EXERCISE MATERIAL.
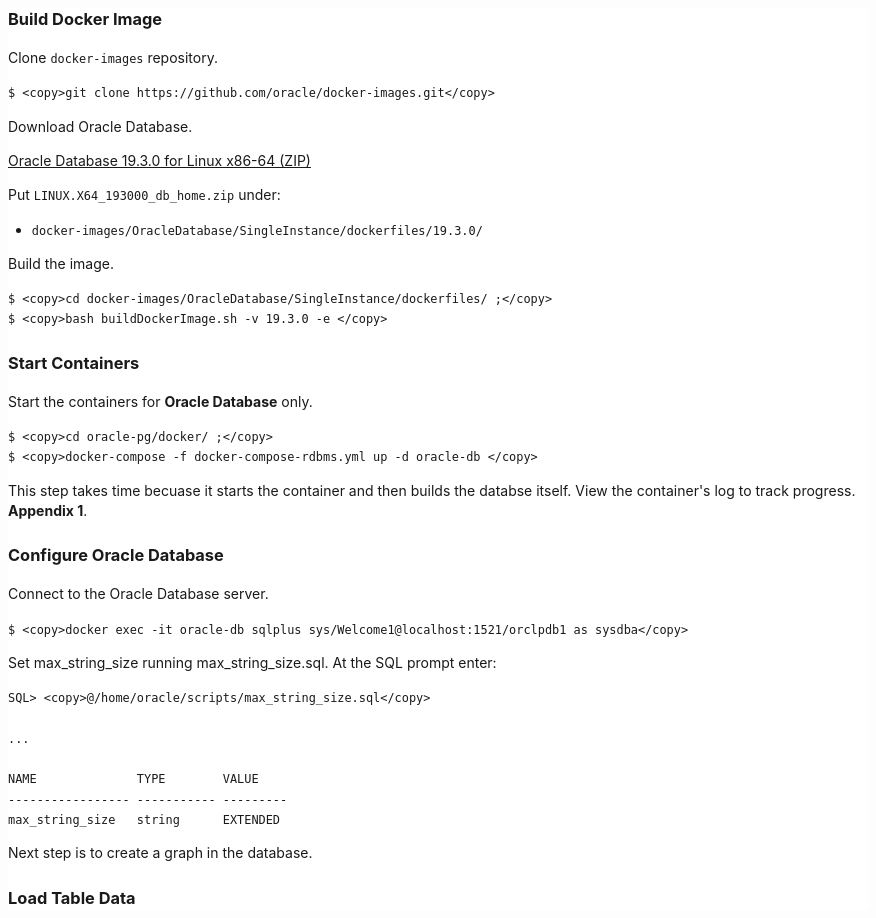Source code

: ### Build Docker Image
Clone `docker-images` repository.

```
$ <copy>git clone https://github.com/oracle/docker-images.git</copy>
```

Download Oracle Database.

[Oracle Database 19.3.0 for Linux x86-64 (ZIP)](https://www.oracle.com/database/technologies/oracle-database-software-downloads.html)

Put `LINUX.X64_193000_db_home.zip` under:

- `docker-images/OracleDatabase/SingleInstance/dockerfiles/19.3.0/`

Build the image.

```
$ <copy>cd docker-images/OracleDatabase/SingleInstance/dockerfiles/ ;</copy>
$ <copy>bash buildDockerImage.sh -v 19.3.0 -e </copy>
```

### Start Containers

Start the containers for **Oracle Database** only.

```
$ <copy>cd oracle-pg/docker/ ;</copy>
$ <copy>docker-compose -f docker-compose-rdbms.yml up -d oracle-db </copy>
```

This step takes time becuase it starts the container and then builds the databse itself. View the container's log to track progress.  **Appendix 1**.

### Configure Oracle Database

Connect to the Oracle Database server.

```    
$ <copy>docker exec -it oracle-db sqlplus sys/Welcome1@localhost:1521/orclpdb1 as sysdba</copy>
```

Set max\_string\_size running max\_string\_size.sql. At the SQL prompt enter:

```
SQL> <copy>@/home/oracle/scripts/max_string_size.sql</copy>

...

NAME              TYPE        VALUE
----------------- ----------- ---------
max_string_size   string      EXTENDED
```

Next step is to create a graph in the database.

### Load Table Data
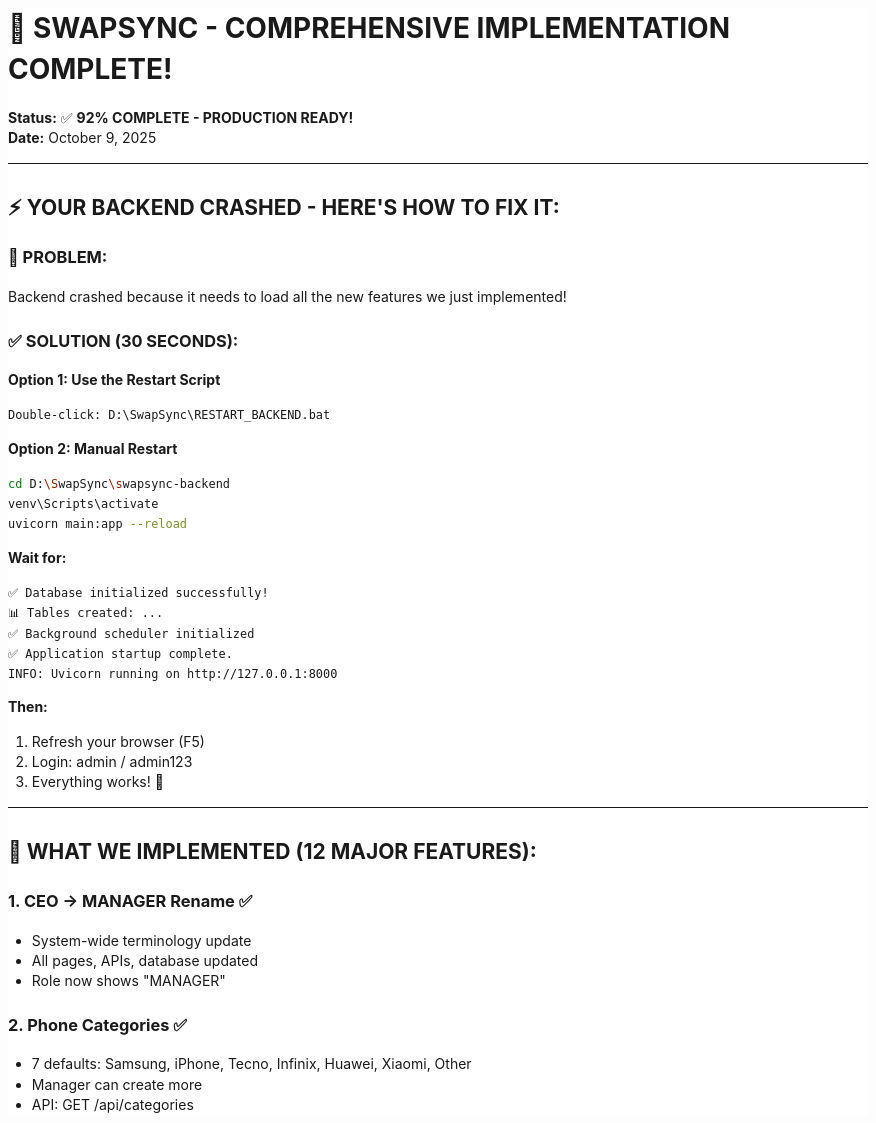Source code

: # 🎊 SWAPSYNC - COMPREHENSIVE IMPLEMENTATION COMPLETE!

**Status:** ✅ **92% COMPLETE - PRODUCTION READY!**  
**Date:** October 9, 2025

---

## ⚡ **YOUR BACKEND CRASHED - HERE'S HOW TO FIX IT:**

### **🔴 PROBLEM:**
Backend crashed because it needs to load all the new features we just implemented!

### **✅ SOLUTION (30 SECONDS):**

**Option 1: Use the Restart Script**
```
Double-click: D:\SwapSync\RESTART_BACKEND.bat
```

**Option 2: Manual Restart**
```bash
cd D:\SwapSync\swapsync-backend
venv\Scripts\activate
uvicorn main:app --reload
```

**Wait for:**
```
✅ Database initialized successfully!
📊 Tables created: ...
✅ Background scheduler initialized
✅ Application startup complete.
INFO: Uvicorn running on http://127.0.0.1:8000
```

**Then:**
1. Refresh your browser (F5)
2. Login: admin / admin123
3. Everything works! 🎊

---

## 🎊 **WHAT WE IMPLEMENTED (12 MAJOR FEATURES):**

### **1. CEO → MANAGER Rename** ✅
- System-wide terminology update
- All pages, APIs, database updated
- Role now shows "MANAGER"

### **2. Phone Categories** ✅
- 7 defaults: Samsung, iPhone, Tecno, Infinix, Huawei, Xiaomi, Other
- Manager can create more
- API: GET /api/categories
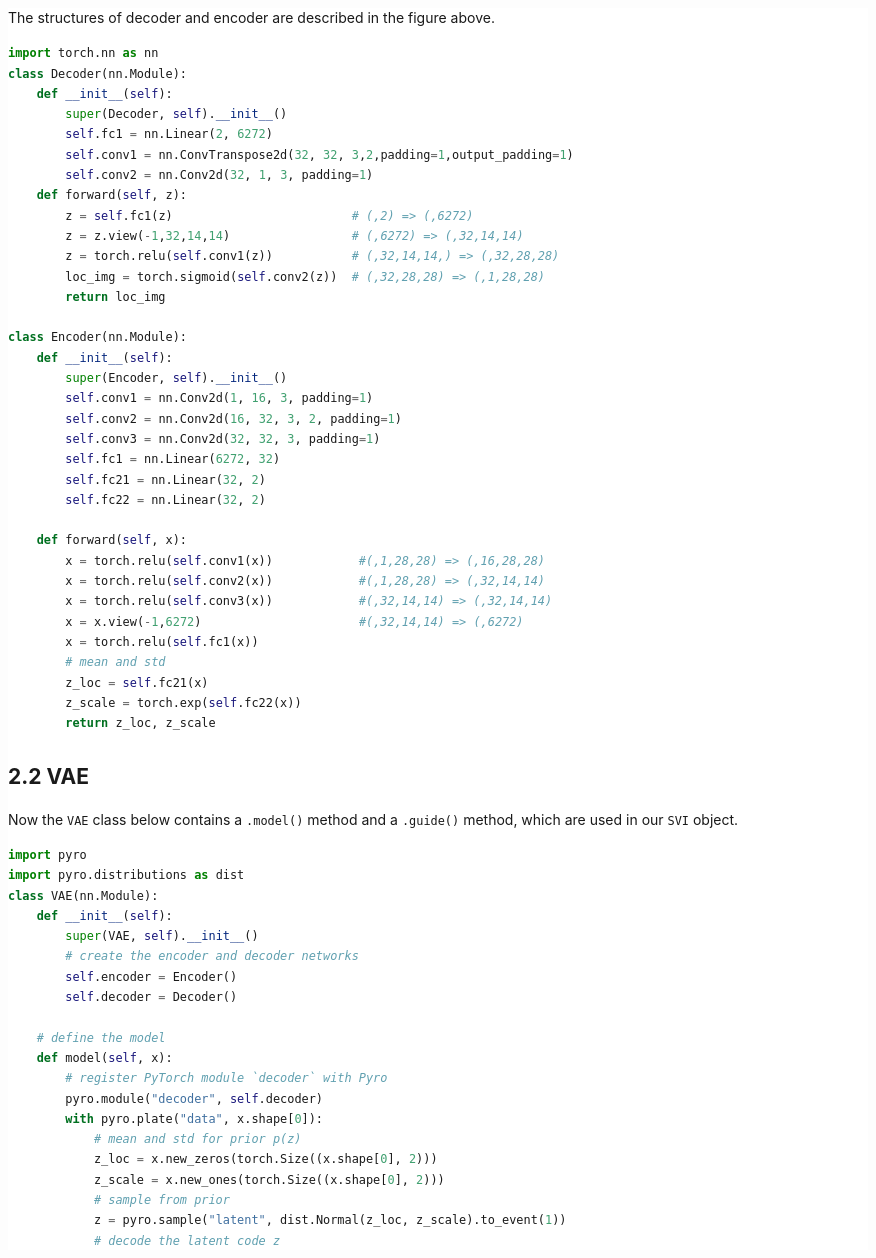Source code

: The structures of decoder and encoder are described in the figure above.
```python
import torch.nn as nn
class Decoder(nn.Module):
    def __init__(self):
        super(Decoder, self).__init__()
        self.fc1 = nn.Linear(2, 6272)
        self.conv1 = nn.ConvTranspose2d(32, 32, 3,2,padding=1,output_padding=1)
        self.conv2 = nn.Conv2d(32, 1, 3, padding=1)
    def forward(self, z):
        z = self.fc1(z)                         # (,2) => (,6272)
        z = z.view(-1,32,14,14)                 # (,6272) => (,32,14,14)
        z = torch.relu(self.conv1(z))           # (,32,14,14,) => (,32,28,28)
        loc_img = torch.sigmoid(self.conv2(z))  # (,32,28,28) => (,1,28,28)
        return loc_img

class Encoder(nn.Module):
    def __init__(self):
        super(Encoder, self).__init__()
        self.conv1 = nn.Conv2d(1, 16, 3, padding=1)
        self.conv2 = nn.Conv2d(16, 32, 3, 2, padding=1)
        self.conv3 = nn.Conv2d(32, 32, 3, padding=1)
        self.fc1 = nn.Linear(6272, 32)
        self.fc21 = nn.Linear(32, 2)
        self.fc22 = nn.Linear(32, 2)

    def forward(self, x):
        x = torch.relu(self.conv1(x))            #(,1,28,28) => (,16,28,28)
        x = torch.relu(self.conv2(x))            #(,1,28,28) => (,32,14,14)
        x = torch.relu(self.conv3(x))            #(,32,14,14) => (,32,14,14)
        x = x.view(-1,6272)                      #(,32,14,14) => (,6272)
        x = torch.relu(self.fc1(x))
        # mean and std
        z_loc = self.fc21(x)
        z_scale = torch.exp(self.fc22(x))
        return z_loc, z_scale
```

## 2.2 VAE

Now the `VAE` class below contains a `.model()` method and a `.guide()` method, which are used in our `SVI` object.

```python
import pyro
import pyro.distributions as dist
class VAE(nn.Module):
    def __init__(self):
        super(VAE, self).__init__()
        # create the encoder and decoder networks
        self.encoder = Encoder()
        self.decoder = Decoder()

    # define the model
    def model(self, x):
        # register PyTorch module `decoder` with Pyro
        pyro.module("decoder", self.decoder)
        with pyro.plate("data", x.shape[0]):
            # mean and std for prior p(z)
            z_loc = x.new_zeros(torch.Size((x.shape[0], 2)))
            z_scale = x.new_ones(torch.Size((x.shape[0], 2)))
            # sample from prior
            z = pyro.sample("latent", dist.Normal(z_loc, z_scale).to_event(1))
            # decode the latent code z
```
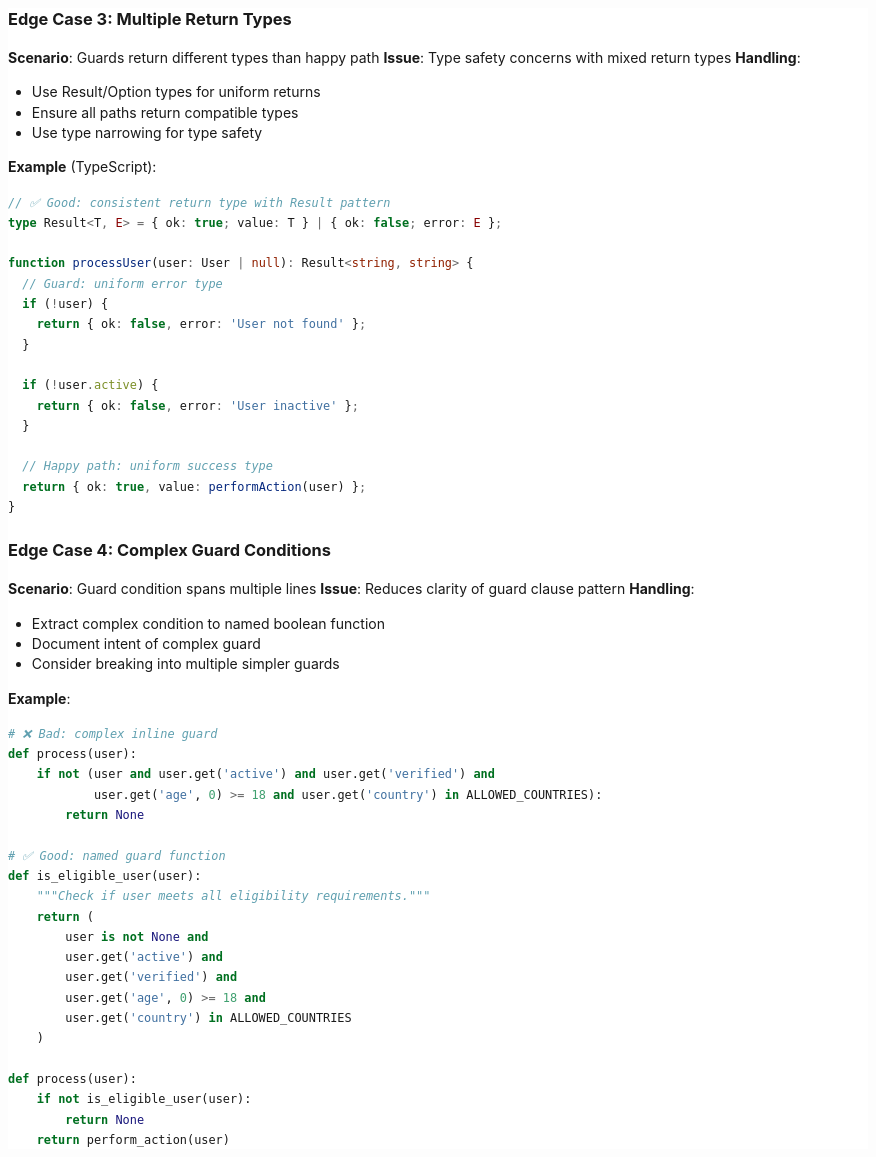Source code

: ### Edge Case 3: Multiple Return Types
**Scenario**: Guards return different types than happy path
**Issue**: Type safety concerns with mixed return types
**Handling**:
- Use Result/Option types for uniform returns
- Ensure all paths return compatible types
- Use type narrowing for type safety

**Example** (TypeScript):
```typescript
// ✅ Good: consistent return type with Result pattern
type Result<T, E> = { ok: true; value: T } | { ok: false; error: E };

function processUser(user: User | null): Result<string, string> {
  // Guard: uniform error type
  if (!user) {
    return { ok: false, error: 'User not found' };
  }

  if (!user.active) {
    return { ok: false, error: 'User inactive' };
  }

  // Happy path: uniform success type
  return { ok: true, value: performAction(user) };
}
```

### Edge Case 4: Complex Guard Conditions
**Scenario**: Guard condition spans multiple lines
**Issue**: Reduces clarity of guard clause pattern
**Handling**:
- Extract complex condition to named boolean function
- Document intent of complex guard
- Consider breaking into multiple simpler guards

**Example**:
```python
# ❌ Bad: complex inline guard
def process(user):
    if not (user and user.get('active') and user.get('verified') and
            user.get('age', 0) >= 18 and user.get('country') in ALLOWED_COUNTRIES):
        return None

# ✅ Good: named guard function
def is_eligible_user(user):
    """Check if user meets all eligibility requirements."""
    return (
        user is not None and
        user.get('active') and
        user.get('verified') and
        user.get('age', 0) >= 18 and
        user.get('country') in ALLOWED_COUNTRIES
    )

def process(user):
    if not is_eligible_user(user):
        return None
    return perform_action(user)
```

PROMPT. All lines in the records with the string "Result" should be copied out.

SOLUTION TO THIS PROBLEM.
- Use Result/Option types for uniform returns
// ✅ Good: consistent return type with Result pattern
type Result<T, E> = { ok: true; value: T } | { ok: false; error: E };
function processUser(user: User | null): Result<string, string> {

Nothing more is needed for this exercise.